To overcome these challenges, an international research team from Tohoku University, in Sendai, Japan, together with researchers from INSA Lyon in France and the ELyTMaX Japan–France Joint Laboratory, are developing a polymer-based fibre actuator.
The team has adapted a thermal-drawing technique to produce a fibre made from thermoplastic polyurethane (TPU), a highly flexible material that can function as a dielectric elastomer (meaning that it deforms when an electric field is applied). The resulting fibres respond to voltage by bending, contracting and generating undulating movements in three dimensions. Associate Professor at Tohoku University, Yuanyuan Guo, says: "By combining fibre-manufacturing techniques with soft electroactive materials, we were able to create one of the thinnest and softest electrically driven actuators reported in fibre form. Because the actuator behaves like a thread, it can be easily integrated into textiles and flexible structures."

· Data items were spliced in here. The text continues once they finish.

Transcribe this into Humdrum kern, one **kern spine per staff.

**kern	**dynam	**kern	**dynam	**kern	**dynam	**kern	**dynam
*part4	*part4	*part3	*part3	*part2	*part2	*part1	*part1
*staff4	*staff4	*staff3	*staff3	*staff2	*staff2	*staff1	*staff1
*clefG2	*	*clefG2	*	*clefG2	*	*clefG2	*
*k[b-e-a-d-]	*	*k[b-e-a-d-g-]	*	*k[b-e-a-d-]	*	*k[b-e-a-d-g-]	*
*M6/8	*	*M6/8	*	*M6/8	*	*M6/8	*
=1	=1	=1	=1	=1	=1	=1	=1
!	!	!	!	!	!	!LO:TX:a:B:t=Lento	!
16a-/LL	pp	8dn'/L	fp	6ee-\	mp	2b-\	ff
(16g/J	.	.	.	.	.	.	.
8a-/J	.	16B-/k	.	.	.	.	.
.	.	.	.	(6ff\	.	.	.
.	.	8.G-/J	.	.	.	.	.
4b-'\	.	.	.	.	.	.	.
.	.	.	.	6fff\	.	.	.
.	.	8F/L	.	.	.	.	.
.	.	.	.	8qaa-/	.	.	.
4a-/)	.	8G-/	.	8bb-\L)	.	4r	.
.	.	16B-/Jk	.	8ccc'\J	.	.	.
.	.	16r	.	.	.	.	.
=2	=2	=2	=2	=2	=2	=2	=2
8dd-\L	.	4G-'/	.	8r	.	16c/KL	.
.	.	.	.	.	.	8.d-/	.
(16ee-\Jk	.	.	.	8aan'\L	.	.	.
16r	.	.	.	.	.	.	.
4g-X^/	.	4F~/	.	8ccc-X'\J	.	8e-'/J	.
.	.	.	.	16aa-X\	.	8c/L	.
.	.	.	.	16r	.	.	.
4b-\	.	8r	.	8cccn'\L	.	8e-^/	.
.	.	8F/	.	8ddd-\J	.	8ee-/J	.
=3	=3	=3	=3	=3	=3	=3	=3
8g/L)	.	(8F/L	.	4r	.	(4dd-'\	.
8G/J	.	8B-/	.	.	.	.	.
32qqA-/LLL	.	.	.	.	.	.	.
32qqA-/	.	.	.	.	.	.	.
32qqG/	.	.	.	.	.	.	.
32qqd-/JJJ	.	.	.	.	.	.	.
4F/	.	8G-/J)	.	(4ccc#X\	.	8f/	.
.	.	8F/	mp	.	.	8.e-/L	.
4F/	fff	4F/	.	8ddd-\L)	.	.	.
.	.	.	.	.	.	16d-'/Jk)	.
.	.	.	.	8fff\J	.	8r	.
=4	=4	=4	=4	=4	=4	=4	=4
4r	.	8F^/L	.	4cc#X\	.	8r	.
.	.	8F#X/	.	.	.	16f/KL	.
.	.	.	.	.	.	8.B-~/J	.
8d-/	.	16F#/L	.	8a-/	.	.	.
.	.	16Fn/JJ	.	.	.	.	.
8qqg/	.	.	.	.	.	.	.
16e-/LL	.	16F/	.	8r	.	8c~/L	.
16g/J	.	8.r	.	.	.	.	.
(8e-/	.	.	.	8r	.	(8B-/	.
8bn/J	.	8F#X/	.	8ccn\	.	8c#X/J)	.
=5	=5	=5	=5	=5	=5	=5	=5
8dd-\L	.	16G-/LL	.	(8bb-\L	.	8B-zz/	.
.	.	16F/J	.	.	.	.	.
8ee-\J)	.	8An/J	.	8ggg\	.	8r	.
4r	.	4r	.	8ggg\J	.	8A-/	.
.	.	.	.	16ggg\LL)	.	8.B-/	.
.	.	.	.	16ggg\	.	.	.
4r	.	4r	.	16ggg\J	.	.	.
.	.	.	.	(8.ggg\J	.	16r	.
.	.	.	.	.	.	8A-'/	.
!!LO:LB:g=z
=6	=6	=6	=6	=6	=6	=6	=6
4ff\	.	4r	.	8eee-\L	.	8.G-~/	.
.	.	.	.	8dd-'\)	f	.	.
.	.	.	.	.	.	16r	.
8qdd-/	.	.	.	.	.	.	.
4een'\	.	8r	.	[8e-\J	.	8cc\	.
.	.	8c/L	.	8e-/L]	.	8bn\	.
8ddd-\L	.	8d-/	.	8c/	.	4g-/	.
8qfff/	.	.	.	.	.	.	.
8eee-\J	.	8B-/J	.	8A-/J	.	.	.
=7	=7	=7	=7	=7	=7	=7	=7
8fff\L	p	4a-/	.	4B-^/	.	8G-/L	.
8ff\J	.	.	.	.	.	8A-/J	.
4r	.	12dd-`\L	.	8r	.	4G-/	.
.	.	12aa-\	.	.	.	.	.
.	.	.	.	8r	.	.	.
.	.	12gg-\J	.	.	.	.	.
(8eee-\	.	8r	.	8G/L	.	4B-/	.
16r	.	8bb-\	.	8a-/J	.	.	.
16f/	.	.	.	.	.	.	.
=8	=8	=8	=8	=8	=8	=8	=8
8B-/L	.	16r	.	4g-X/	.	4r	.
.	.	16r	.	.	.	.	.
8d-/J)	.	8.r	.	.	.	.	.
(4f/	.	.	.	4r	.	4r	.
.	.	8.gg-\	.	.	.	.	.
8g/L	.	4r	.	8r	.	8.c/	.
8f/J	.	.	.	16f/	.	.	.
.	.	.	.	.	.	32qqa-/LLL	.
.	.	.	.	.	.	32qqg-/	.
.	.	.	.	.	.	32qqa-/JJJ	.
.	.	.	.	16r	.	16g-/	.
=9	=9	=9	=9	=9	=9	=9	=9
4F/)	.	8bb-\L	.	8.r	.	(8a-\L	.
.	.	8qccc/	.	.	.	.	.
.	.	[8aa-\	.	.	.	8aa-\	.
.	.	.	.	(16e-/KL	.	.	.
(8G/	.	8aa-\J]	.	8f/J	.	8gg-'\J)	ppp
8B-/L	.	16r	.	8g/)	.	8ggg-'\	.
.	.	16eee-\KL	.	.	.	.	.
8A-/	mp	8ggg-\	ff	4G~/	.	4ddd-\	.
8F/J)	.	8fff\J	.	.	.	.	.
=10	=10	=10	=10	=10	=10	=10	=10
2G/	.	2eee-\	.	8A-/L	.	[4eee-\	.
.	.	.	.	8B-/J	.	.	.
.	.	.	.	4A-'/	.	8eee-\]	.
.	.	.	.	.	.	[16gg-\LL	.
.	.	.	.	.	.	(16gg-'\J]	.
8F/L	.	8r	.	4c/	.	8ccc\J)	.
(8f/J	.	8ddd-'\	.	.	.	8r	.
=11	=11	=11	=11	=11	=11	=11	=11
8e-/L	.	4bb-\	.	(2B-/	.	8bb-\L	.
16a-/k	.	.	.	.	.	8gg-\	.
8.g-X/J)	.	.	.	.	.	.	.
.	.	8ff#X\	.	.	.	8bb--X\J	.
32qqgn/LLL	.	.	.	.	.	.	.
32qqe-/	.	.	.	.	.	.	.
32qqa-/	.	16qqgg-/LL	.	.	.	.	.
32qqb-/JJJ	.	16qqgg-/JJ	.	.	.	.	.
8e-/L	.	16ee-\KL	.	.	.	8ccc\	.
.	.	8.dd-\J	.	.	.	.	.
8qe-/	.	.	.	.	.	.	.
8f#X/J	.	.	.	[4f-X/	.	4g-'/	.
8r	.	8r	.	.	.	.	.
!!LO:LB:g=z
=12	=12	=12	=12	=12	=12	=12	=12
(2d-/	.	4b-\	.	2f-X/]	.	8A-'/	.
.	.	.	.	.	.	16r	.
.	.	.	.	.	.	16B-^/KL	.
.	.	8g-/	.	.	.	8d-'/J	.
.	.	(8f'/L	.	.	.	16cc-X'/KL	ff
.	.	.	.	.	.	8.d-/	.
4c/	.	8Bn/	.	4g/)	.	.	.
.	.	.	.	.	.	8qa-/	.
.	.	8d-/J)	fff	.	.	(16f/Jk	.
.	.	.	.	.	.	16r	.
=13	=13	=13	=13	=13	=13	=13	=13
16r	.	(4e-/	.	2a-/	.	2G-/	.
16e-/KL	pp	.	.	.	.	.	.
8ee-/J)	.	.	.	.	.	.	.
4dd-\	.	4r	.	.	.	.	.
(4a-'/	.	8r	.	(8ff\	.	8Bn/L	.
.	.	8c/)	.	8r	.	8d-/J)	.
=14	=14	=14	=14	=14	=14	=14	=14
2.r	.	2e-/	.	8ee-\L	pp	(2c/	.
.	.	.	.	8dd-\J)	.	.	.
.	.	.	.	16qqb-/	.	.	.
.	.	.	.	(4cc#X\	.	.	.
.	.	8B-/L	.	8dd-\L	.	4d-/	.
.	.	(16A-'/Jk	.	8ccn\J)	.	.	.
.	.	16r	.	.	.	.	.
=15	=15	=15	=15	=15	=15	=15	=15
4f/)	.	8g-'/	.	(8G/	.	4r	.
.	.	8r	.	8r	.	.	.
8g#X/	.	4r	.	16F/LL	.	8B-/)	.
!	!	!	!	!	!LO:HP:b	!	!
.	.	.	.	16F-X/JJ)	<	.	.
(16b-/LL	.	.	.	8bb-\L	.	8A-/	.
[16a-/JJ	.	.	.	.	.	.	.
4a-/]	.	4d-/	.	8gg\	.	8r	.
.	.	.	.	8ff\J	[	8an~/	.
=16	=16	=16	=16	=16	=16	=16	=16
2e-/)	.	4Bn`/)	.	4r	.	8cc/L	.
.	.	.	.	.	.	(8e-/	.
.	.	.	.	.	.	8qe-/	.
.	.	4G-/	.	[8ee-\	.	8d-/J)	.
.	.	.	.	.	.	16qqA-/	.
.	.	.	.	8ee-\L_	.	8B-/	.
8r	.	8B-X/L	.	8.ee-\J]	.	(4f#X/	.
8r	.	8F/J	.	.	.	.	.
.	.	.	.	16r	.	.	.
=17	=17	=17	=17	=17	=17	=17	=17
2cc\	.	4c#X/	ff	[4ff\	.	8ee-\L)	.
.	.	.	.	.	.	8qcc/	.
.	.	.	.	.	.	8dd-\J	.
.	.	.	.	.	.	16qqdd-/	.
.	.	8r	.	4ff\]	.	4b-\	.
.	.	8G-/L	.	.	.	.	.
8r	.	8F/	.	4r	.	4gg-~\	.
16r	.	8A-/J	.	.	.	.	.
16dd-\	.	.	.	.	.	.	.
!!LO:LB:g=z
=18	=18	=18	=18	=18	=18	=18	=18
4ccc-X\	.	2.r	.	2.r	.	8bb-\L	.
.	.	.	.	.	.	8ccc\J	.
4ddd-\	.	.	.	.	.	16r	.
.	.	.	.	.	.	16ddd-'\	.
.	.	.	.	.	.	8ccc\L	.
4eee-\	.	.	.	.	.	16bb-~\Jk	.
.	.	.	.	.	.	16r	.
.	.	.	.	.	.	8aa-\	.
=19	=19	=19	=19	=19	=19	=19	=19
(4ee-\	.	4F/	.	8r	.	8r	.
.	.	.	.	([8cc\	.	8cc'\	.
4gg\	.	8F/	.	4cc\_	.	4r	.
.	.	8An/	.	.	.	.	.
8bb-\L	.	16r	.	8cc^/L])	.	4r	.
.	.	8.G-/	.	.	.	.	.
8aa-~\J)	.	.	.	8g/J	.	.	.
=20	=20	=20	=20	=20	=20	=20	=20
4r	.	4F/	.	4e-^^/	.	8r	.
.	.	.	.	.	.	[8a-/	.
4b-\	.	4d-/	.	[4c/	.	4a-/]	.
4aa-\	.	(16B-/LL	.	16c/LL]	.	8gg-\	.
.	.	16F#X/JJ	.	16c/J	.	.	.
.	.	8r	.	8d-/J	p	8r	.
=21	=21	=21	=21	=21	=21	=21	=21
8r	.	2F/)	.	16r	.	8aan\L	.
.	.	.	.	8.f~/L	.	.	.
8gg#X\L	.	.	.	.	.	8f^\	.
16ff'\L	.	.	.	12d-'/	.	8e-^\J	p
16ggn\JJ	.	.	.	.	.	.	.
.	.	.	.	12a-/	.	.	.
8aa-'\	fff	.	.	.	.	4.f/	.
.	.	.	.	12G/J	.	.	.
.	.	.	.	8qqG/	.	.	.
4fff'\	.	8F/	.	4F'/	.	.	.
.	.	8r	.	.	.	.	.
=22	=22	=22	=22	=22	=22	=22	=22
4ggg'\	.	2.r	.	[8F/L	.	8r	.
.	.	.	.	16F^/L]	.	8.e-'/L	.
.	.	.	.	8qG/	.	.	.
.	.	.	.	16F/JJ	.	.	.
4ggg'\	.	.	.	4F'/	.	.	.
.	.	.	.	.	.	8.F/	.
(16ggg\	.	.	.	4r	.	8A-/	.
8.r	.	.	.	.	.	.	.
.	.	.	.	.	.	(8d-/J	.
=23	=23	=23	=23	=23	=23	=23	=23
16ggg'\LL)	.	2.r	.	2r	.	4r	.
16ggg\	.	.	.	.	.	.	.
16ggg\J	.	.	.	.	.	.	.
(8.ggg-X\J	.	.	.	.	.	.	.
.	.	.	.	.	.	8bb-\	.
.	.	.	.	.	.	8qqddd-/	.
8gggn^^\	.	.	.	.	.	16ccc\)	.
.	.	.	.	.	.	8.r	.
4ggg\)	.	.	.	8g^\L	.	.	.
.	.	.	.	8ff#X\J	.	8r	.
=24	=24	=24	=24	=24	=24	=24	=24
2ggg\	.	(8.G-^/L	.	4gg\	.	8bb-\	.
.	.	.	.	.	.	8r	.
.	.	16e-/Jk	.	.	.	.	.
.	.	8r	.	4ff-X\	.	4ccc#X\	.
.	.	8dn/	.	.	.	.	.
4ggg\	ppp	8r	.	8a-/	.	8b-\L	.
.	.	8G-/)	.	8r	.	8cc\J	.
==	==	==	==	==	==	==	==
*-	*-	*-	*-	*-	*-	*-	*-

Unlike flat or bulky actuators, the fibre can be wound into spirals, knitted into fabrics and woven into complex 3D structures. This allows the actuator to generate motions that are difficult to achieve using conventional planar systems, while possessing a soft, rubber-like feel suitable for direct contact with the human body.
The researchers now plan to improve the actuator's performance by refining its internal structure and optimising the electrode materials they use. They also aim to integrate additional capabilities - such as sensing functions and fluidic channels - into the same types of fibre. Ultimately, the team hopes to develop multifunctional fibres that can both sense their environment and move in response.